Thank you sir. I will increase the training sets will try again.

If I may use this thread for issues with Random Forest Classification, please let me expose this one I have with a recent classification I’m trying to do.
I’ve applyied a land/sea mask to an MSI I have to define ROI of an admnistrative region. I want to classify this region and I tested MLC and RFClassifier. The thing is, the results for the MLC came all inside the region of interest wiht no attibut/class outside, but it didn’t happen for the RF, when using the same image bands and training areas.
Here is two images, with the results for MLC and RF:

MLC:

RF:

Is there any way to solve this issue? What could be happening with the results of RF or its inputs?

Another question I have and in this case it could be applied for the two classifiers, is why the percentages for the no data values are 0.000%? In the case of the RF labeled classes, there is a lot of pixels without any information (if you notice most of dark pixels are no information data).

Can any one please, help me, or know what is happenig with this results?
Thank you.

Hm, is it an option to just exclude the class? What happens when you open the band properties of the classified raster and check “No-Data value used” and define 0 as no data?

grafik

1 Like

Wow!! Something really happened. I think you solve it!! Thank you a lot!! The results are similar to the MLC, I have to analyse this later , but comparing the percentages for both classifiers this seems to be the right direction (in the process though I have lost the water class representation at cyan colour, (value:0 for class) can it be done anyting about it ?)

RF Classification results:

MLC results:

Maybe the problem is just RF Classifier didn’t actual make it to classify the water from the start:
I just applied a band math expression, for class 0 to hightlight it between the two classifiers:

RF:

MLC:

Thank you so much! :slight_smile:

1 Like

the random forest leaves 0 when the level of confidence is not reached (see links below). But of course, if water was in your training data, it should be included in the resulting classification.
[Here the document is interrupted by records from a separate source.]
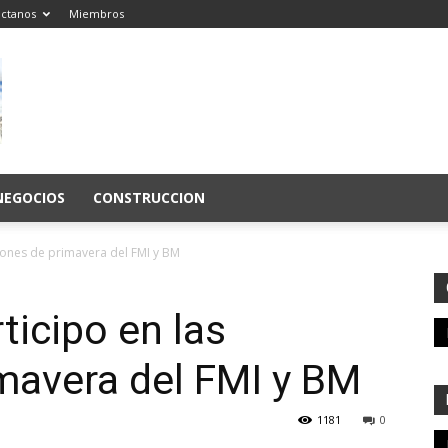
ctanos
Miembros
NEGOCIOS
CONSTRUCCION
niones de primavera del FMI y BM
ticipo en las
mavera del FMI y BM
1181
0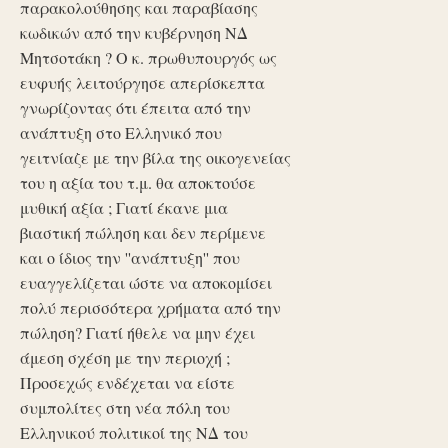
παρακολούθησης και παραβίασης
κωδικών από την κυβέρνηση ΝΔ
Μητσοτάκη ? Ο κ. πρωθυπουργός ως
ευφυής λειτούργησε απερίσκεπτα
γνωρίζοντας ότι έπειτα από την
ανάπτυξη στο Ελληνικό που
γειτνίαζε με την βίλα της οικογενείας
του η αξία του τ.μ. θα αποκτούσε
μυθική αξία ; Γιατί έκανε μια
βιαστική πώληση και δεν περίμενε
και ο ίδιος την ''ανάπτυξη'' που
ευαγγελίζεται ώστε να αποκομίσει
πολύ περισσότερα χρήματα από την
πώληση? Γιατί ήθελε να μην έχει
άμεση σχέση με την περιοχή ;
Προσεχώς ενδέχεται να είστε
συμπολίτες στη νέα πόλη του
Ελληνικού πολιτικοί της ΝΔ του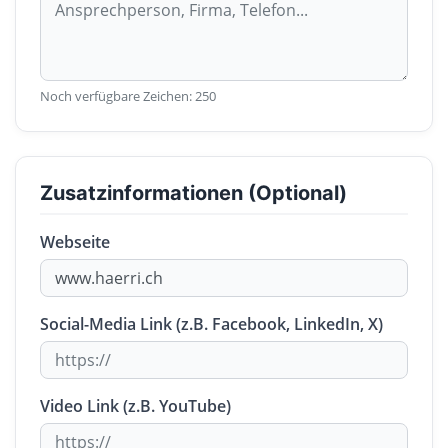
Noch verfügbare Zeichen:
250
Zusatzinformationen (Optional)
Webseite
Social-Media Link (z.B. Facebook, LinkedIn, X)
Video Link (z.B. YouTube)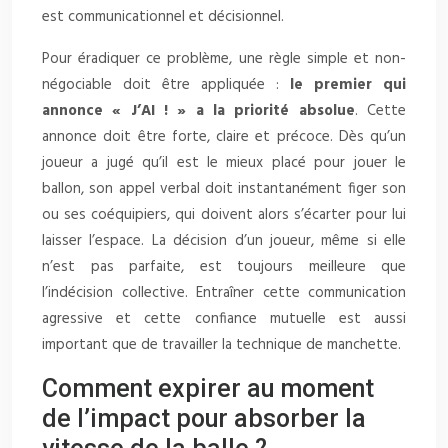
est communicationnel et décisionnel.
Pour éradiquer ce problème, une règle simple et non-
négociable doit être appliquée :
le premier qui
annonce « J’AI ! » a la priorité absolue
. Cette
annonce doit être forte, claire et précoce. Dès qu’un
joueur a jugé qu’il est le mieux placé pour jouer le
ballon, son appel verbal doit instantanément figer son
ou ses coéquipiers, qui doivent alors s’écarter pour lui
laisser l’espace. La décision d’un joueur, même si elle
n’est pas parfaite, est toujours meilleure que
l’indécision collective. Entraîner cette communication
agressive et cette confiance mutuelle est aussi
important que de travailler la technique de manchette.
Comment expirer au moment
de l’impact pour absorber la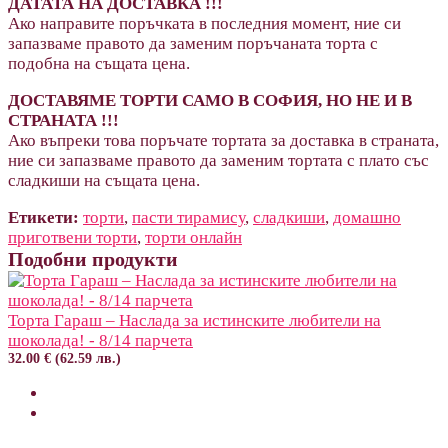
ДАТАТА НА ДОСТАВКА !!!
Ако направите поръчката в последния момент, ние си
запазваме правото да заменим поръчаната торта с
подобна на същата цена.
ДОСТАВЯМЕ ТОРТИ САМО В СОФИЯ, НО НЕ И В
СТРАНАТА !!!
Ако въпреки това поръчате тортата за доставка в страната,
ние си запазваме правото да заменим тортата с плато със
сладкиши на същата цена.
Етикети:
торти
,
пасти тирамису
,
сладкиши
,
домашно
приготвени торти
,
торти онлайн
Подобни продукти
Торта Гараш – Наслада за истинските любители на
шоколада! - 8/14 парчета
32.00 € (62.59 лв.)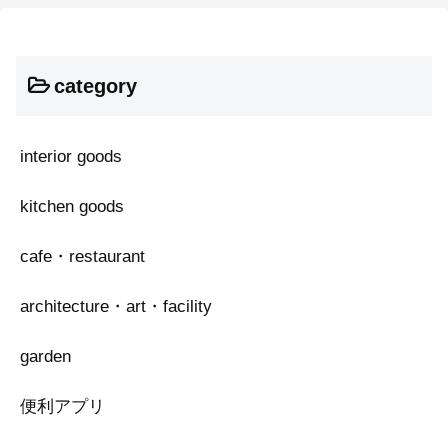
category
interior goods
kitchen goods
cafe・restaurant
architecture・art・facility
garden
便利アプリ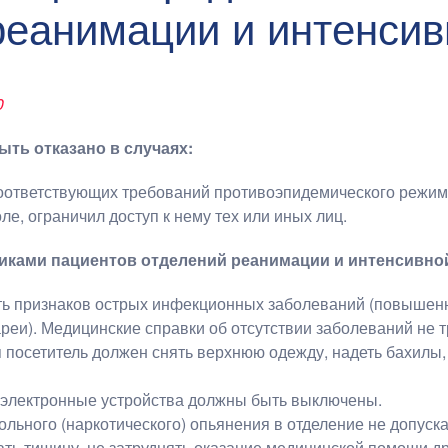
реанимации и интенсив
0
ть отказано в случаях:
оответствующих требований противоэпидемического режим
ле, ограничил доступ к нему тех или иных лиц.
иками пациентов отделений реанимации и интенсивно
ть признаков острых инфекционных заболеваний (повышен
реи). Медицинские справки об отсутствии заболеваний не т
посетитель должен снять верхнюю одежду, надеть бахилы, 
 электронные устройства должны быть выключены.
ольного (наркотического) опьянения в отделение не допуск
ать тишину, не затруднять оказание медицинской помощи д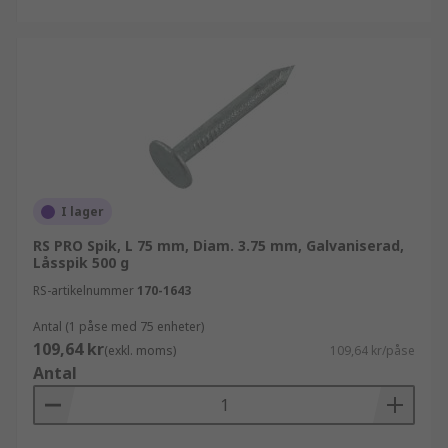
I lager
RS PRO Spik, L 75 mm, Diam. 3.75 mm, Galvaniserad,
Låsspik 500 g
RS-artikelnummer
170-1643
Antal (1 påse med 75 enheter)
109,64 kr
(exkl. moms)
109,64 kr/påse
Antal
You can try masking out the water areas again, by creating a nodata mask before the classification and then apply it on the classified RF image.

1 Like

I will take look to your advise and links to see how it works out.
Thank you so much ABraun for your time and attention.
You have been a helpful friend to me, I wich you all the best !!

Dear ABraun,

The standard input pixels per tree is 5000 (For Random forest algorithm). Therefore, we couldn’t use single pixel for training data, right? I quite a bit confuse because the training data that I collected via GPS represent as point and I also 10-fold cross validation.
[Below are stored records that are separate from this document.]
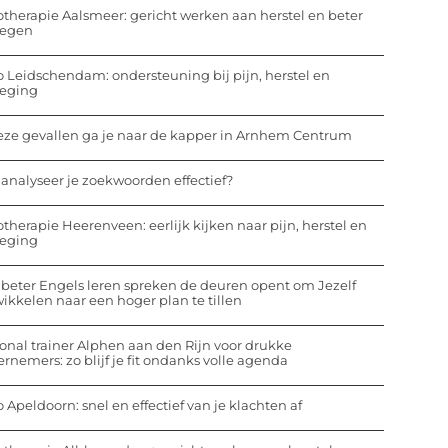
otherapie Aalsmeer: gericht werken aan herstel en beter
egen
o Leidschendam: ondersteuning bij pijn, herstel en
eging
eze gevallen ga je naar de kapper in Arnhem Centrum
analyseer je zoekwoorden effectief?
otherapie Heerenveen: eerlijk kijken naar pijn, herstel en
eging
beter Engels leren spreken de deuren opent om Jezelf
ikkelen naar een hoger plan te tillen
onal trainer Alphen aan den Rijn voor drukke
rnemers: zo blijf je fit ondanks volle agenda
o Apeldoorn: snel en effectief van je klachten af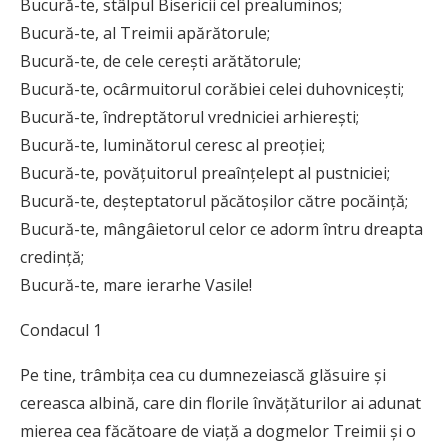
Bucură-te, stâlpul Bisericii cel prealuminos;
Bucură-te, al Treimii apărătorule;
Bucură-te, de cele cereşti arătătorule;
Bucură-te, ocârmuitorul corăbiei celei duhovniceşti;
Bucură-te, îndreptătorul vredniciei arhiereşti;
Bucură-te, luminătorul ceresc al preoţiei;
Bucură-te, povăţuitorul preaînţelept al pustniciei;
Bucură-te, deşteptatorul păcătoşilor către pocăinţă;
Bucură-te, mângâietorul celor ce adorm întru dreapta
credinţă;
Bucură-te, mare ierarhe Vasile!
Condacul 1
Pe tine, trâmbiţa cea cu dumnezeiască glăsuire şi
cereasca albină, care din florile învăţăturilor ai adunat
mierea cea făcătoare de viaţă a dogmelor Treimii şi o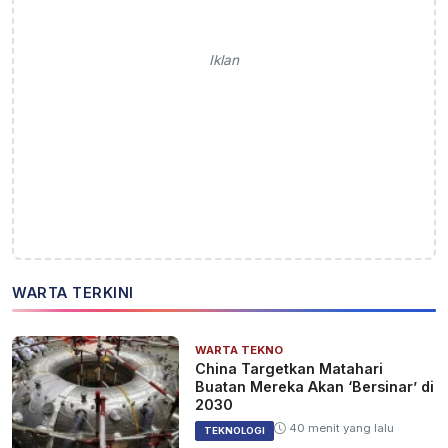
Iklan
WARTA TERKINI
WARTA TEKNO
China Targetkan Matahari
Buatan Mereka Akan ‘Bersinar’ di
2030
40 menit yang lalu
TEKNOLOGI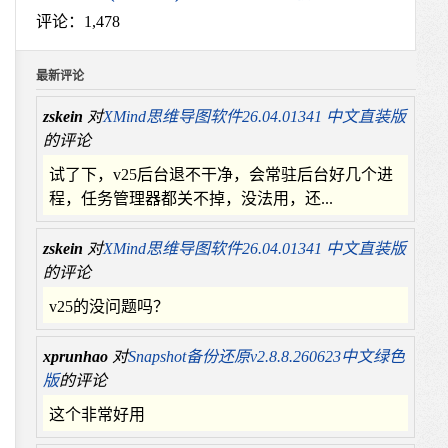
评论：1,478
最新评论
zskein
对
XMind思维导图软件26.04.01341 中文直装版
的评论
试了下，v25后台退不干净，会常驻后台好几个进
程，任务管理器都关不掉，没法用，还...
zskein
对
XMind思维导图软件26.04.01341 中文直装版
的评论
v25的没问题吗？
xprunhao
对
Snapshot备份还原v2.8.8.260623中文绿色
版
的评论
这个非常好用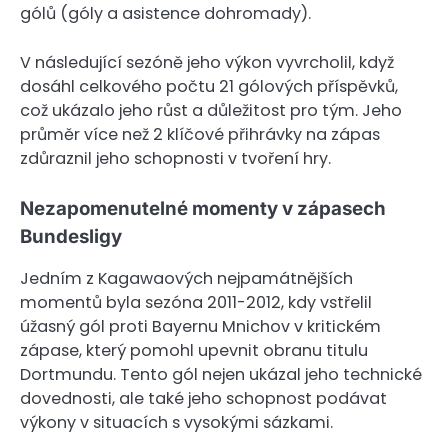
gólů (góly a asistence dohromady).
V následující sezóně jeho výkon vyvrcholil, když
dosáhl celkového počtu 21 gólových příspěvků,
což ukázalo jeho růst a důležitost pro tým. Jeho
průměr více než 2 klíčové přihrávky na zápas
zdůraznil jeho schopnosti v tvoření hry.
Nezapomenutelné momenty v zápasech
Bundesligy
Jedním z Kagawaových nejpamátnějších
momentů byla sezóna 2011-2012, kdy vstřelil
úžasný gól proti Bayernu Mnichov v kritickém
zápase, který pomohl upevnit obranu titulu
Dortmundu. Tento gól nejen ukázal jeho technické
dovednosti, ale také jeho schopnost podávat
výkony v situacích s vysokými sázkami.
  • Should I make training data as polygon (base on field data collection)?
  • Is it okay for publication for doing that? (sorry some questions seem far from the forum)

Thank you very much

you can use point samples, but as you say, if you have less than 5000, each tree is generated based on all available points and the advantage of permutation of a random forest classifier is partly lost (it also shuffles the input rasters).
You can create polygons around your samples to increase the number of potential samples. Your points collected in the field are a good base for this and I think it is scientifically correct to extend this points to representative area around.

If you have enough samples, you can also leave some of them out of the classification process and later use them for validation (did the classifier predict the correct class at the sampled location)?

1 Like

Thank you very much bro ABraun.
Respectfully,

Bro ABraun,

  • if I have only 800 samples (points) and I decrease the input parameter: Number of training samples to 800 or 700, would it be enough for make classification ?

Lots of thanks

you either create polygons around your points (depending on the radius and pixel size, this already multiplies your input values) or you decrease the number of samples. To make it effective, I would reduce it to 2/3 of the whole data, so around 550.

1 Like

Hi
Why after the re projection image not loading?